In terms of the history of diversity in fandom and Fitzgerald’s acceptance by fans, that matters not at all: The other Scienceers thought he was black, and either they didn’t care enough or were too polite to inquire further.
Born in Stoneham, Warren, Pennsylvania, Fitzgerald was the son of a French-Canadian father, Francis James Fitzgerald, and an upstate New York-born mother, Elveretta Leigh Scott, and spent his formative years in Oklahoma. His obituary in the Idaho Statesman says he was educated in Oklahoma and Oregon. In 1930, he worked as a meter prover, according to the Census Bureau. He served in the Marine Corps as a private first class during World War I, where his duty was as a messman. Later, he moved to Boise, Idaho, remarried, and worked for a cab company and in the culinary department of a department store.”
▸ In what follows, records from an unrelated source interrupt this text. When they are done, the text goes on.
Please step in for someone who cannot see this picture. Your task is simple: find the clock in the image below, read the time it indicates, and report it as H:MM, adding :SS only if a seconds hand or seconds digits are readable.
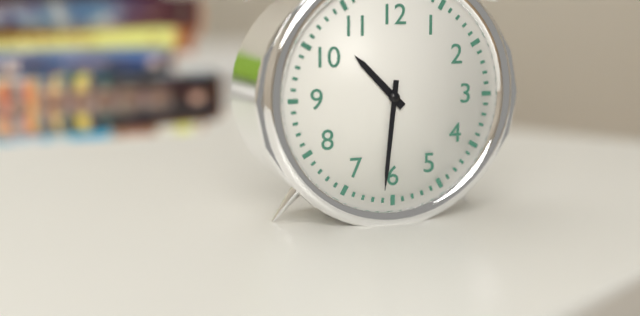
10:31
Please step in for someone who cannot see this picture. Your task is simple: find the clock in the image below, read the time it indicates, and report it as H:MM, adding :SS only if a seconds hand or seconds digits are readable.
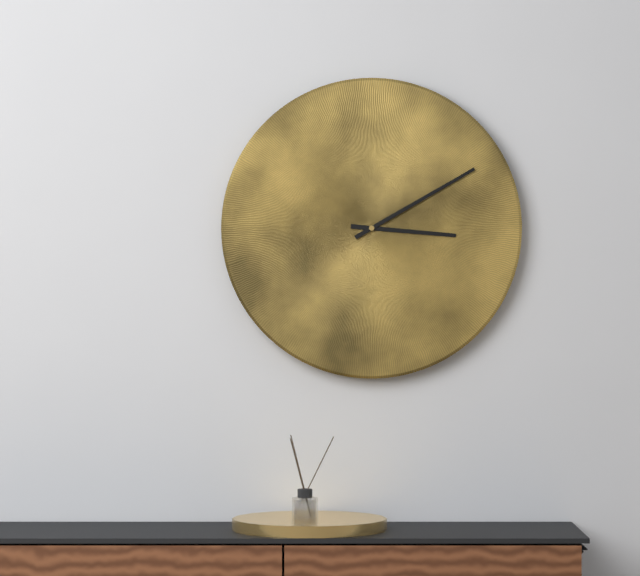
3:10
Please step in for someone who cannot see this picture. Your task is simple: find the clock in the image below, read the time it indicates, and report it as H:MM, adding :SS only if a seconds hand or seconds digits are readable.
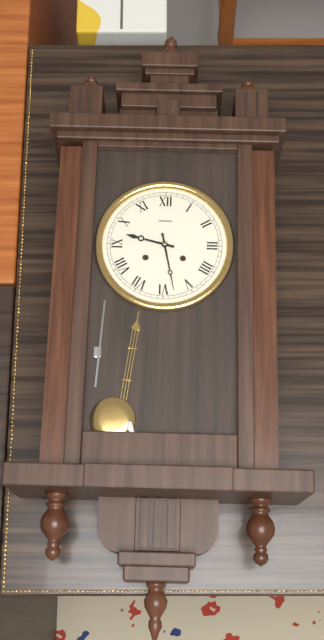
9:28
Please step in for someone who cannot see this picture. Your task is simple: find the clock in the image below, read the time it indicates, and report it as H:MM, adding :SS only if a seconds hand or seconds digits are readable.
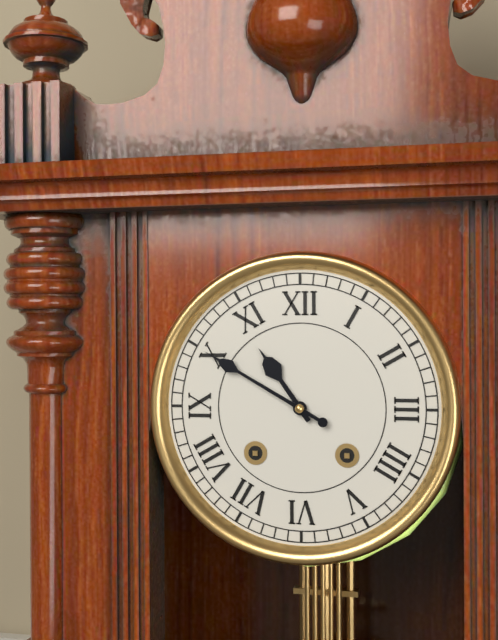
10:50
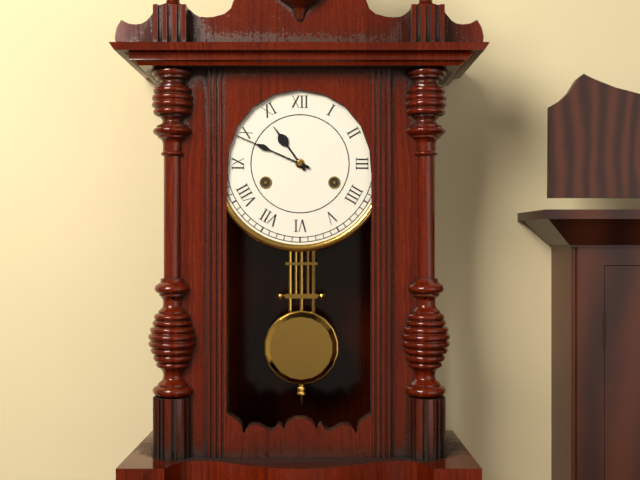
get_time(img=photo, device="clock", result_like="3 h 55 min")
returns 10 h 49 min
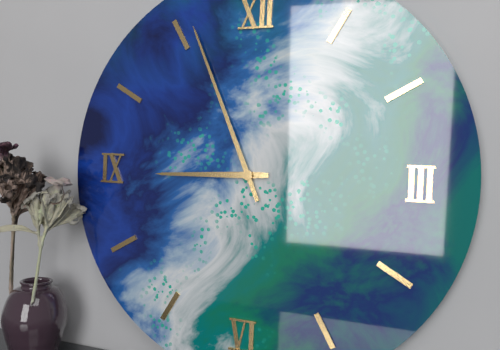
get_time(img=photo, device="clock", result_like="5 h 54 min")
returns 8 h 56 min
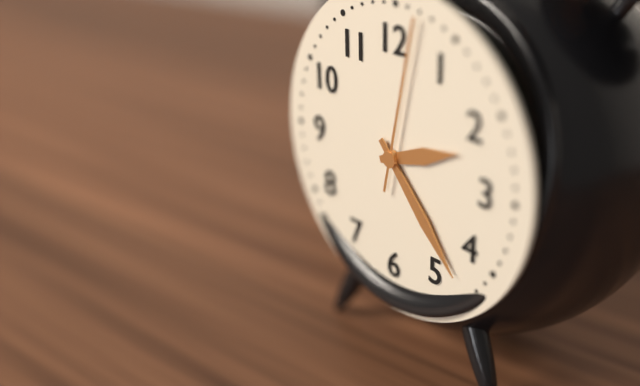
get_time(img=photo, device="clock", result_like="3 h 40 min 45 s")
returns 2 h 23 min 02 s
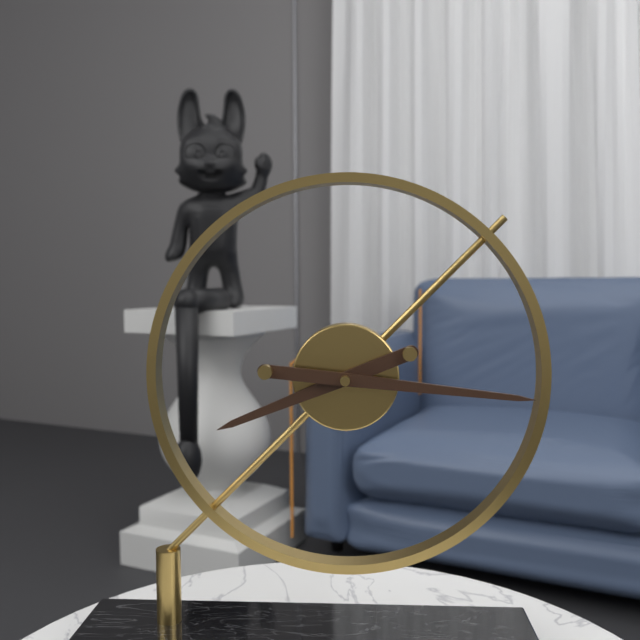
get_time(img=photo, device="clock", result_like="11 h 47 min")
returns 8 h 16 min
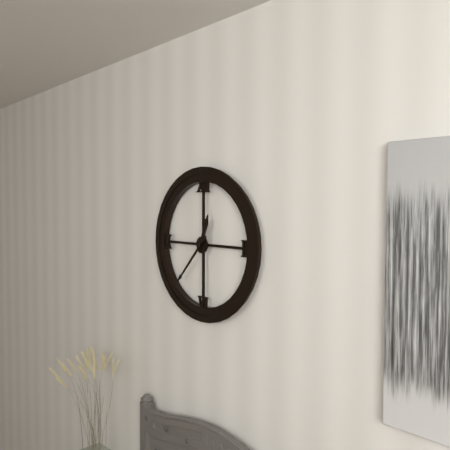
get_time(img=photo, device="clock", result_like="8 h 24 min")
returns 12 h 37 min
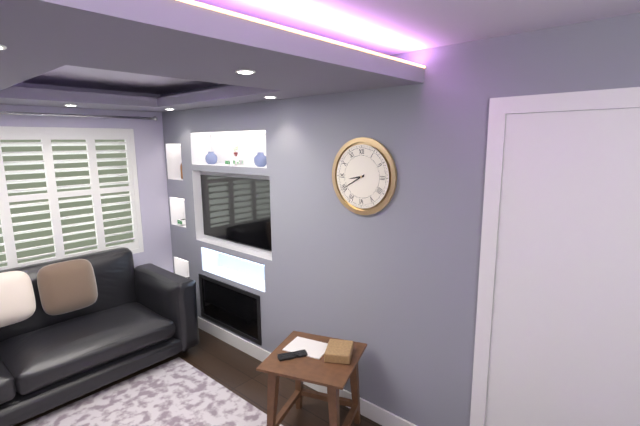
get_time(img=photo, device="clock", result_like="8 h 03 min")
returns 8 h 40 min
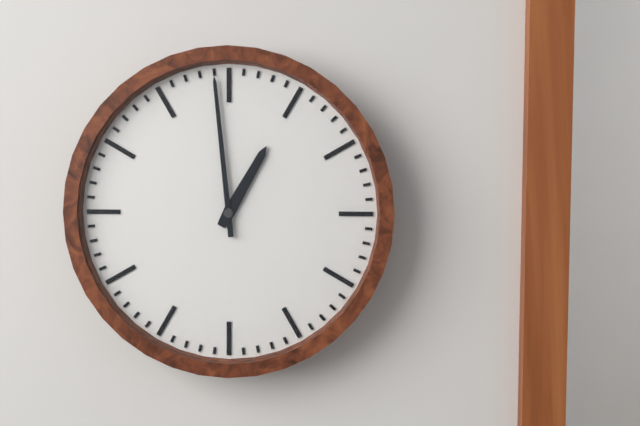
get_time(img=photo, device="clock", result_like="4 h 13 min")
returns 12 h 59 min
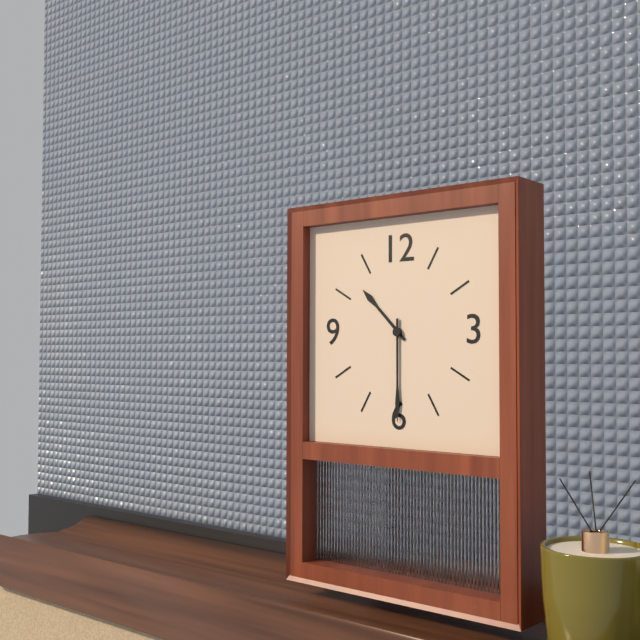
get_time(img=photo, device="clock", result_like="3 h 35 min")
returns 10 h 30 min
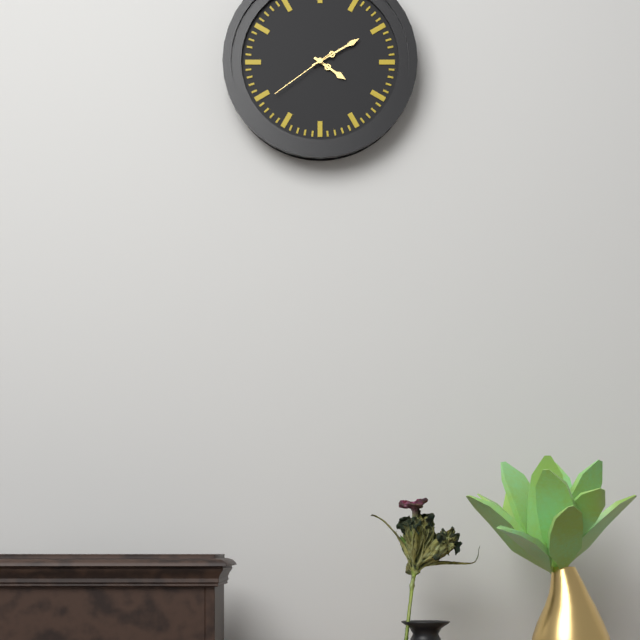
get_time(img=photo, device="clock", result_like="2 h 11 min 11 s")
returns 4 h 10 min 39 s
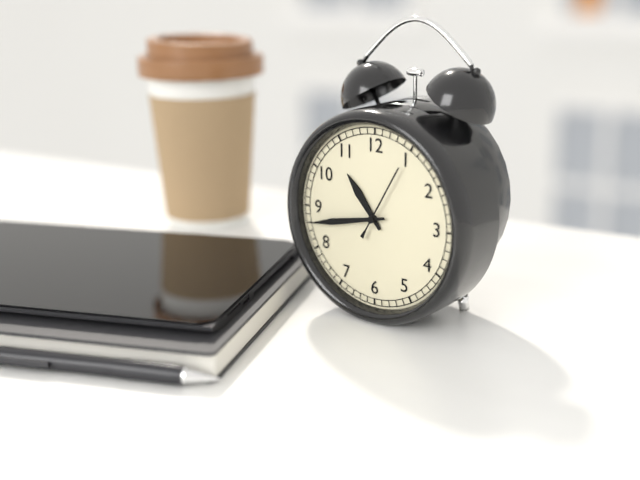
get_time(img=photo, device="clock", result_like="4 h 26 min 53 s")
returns 10 h 43 min 05 s
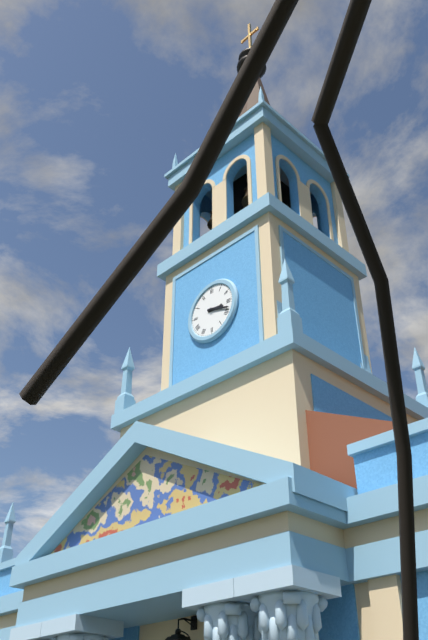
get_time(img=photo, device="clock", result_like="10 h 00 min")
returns 3 h 18 min
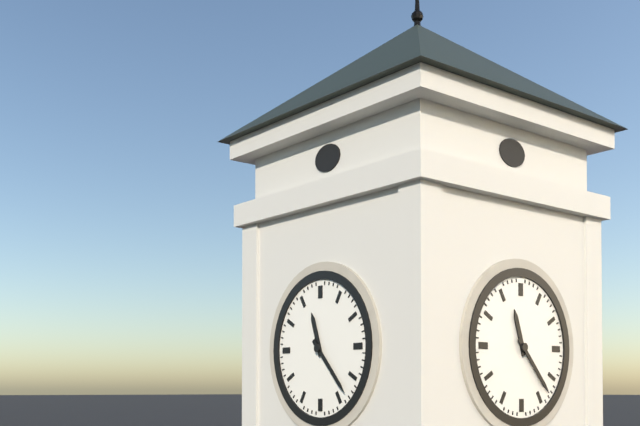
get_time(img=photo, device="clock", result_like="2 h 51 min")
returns 11 h 23 min
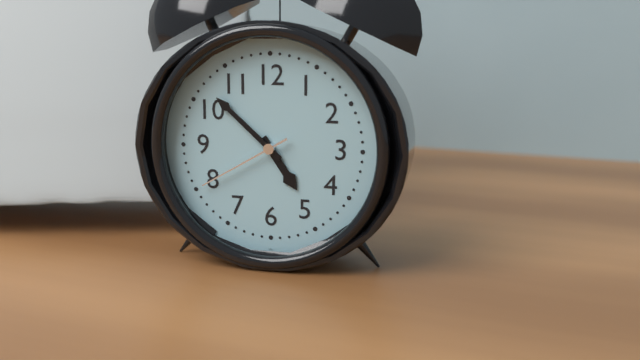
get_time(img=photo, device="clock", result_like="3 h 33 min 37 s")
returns 4 h 52 min 40 s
http://fancyclopedia.org/warren-fitzgerald
2. According with Rob Hansen’s Then (history-in-progress of British science fiction fandom), the first European Science Fiction Club was “The Ilford Science Literary Circle” founded by Walter Gillings (Wally Gillings, 1912-1979).
© fiawolorg.uk
Walter Gillings is the first known European SF Fan and the founder of the first European SF Club.
© fiawolorg.uk
Walter Herbert Gillings was born in London on the 19th of February 1912 and died in Ilford, Essex on the 17th of July 1979. RIP !
“On Monday 27th October 1930, at 32 Thorold Road, Ilford, the inaugural meeting of The Ilford Science Literary Circle was held.
In the 3rd October 1930 edition of The Ilford Recorder, with the sanction of an indulgent chief, Walter Gillings inserted a ‘Letter to the Editor’ he had written himself announcing the formation of the Ilford Science Literary Circle, the earliest known written record of fan activity in this country. It starts:
“We are writing to you in an attempt to bring together in Ilford all who are in sympathy with the furtherance of scientific knowledge and who themselves take a keen interest in the progress and, particularly, the possibilities of scientific achievement…But this kind of author (H.G.Wells) is scarce in this country, and consequently there is a shortage of scientific fiction. The writers of this letter, however, can claim to have surmounted this difficulty, and being anxious to popularise this type of literature (which, we would emphasise, is an admixture of imagination and scientific FACT), propose to form a club and enable others with similar literary tastes to avail themselves of the opportunity of becoming familiar with more recent examples of ‘scientifiction‘.”